(Page layout parsing data)
—————

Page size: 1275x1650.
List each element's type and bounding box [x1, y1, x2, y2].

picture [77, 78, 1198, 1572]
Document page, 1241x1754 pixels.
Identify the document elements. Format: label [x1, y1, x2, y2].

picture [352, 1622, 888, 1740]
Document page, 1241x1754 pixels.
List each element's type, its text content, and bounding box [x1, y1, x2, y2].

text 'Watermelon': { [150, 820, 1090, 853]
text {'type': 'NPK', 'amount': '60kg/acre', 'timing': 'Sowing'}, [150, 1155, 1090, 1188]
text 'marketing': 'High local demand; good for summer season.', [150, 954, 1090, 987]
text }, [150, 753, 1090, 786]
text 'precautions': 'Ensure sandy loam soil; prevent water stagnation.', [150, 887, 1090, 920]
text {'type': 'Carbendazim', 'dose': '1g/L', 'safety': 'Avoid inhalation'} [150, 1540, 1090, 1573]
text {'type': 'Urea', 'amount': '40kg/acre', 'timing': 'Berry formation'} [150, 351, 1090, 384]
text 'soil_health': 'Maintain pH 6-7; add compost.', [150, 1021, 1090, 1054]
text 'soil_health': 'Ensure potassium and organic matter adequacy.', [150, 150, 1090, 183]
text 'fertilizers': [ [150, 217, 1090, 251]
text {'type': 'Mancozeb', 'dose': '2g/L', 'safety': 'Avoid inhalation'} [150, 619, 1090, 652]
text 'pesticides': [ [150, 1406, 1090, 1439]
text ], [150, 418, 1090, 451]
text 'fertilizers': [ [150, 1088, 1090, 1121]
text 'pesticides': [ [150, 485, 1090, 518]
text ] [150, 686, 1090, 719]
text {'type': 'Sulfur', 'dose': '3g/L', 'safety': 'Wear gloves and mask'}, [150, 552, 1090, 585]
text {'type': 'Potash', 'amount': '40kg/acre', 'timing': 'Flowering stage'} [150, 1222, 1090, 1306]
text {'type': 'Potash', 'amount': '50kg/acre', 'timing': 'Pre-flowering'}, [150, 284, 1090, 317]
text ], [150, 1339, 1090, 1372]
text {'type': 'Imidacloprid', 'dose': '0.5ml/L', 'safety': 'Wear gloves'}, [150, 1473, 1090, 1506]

—————

Assignment:
Nothing but an exact copy of the records belongs in the answer.

Solution below:
Page size: 1275x1650.
List each element's type and bounding box [x1, y1, x2, y2].

picture [77, 78, 1198, 1572]
Document page, 1241x1754 pixels.
Identify the document elements. Format: label [x1, y1, x2, y2].

picture [352, 1622, 888, 1740]
Document page, 1241x1754 pixels.
List each element's type, its text content, and bounding box [x1, y1, x2, y2].

text 'Watermelon': { [150, 820, 1090, 853]
text {'type': 'NPK', 'amount': '60kg/acre', 'timing': 'Sowing'}, [150, 1155, 1090, 1188]
text 'marketing': 'High local demand; good for summer season.', [150, 954, 1090, 987]
text }, [150, 753, 1090, 786]
text 'precautions': 'Ensure sandy loam soil; prevent water stagnation.', [150, 887, 1090, 920]
text {'type': 'Carbendazim', 'dose': '1g/L', 'safety': 'Avoid inhalation'} [150, 1540, 1090, 1573]
text {'type': 'Urea', 'amount': '40kg/acre', 'timing': 'Berry formation'} [150, 351, 1090, 384]
text 'soil_health': 'Maintain pH 6-7; add compost.', [150, 1021, 1090, 1054]
text 'soil_health': 'Ensure potassium and organic matter adequacy.', [150, 150, 1090, 183]
text 'fertilizers': [ [150, 217, 1090, 251]
text {'type': 'Mancozeb', 'dose': '2g/L', 'safety': 'Avoid inhalation'} [150, 619, 1090, 652]
text 'pesticides': [ [150, 1406, 1090, 1439]
text ], [150, 418, 1090, 451]
text 'fertilizers': [ [150, 1088, 1090, 1121]
text 'pesticides': [ [150, 485, 1090, 518]
text ] [150, 686, 1090, 719]
text {'type': 'Sulfur', 'dose': '3g/L', 'safety': 'Wear gloves and mask'}, [150, 552, 1090, 585]
text {'type': 'Potash', 'amount': '40kg/acre', 'timing': 'Flowering stage'} [150, 1222, 1090, 1306]
text {'type': 'Potash', 'amount': '50kg/acre', 'timing': 'Pre-flowering'}, [150, 284, 1090, 317]
text ], [150, 1339, 1090, 1372]
text {'type': 'Imidacloprid', 'dose': '0.5ml/L', 'safety': 'Wear gloves'}, [150, 1473, 1090, 1506]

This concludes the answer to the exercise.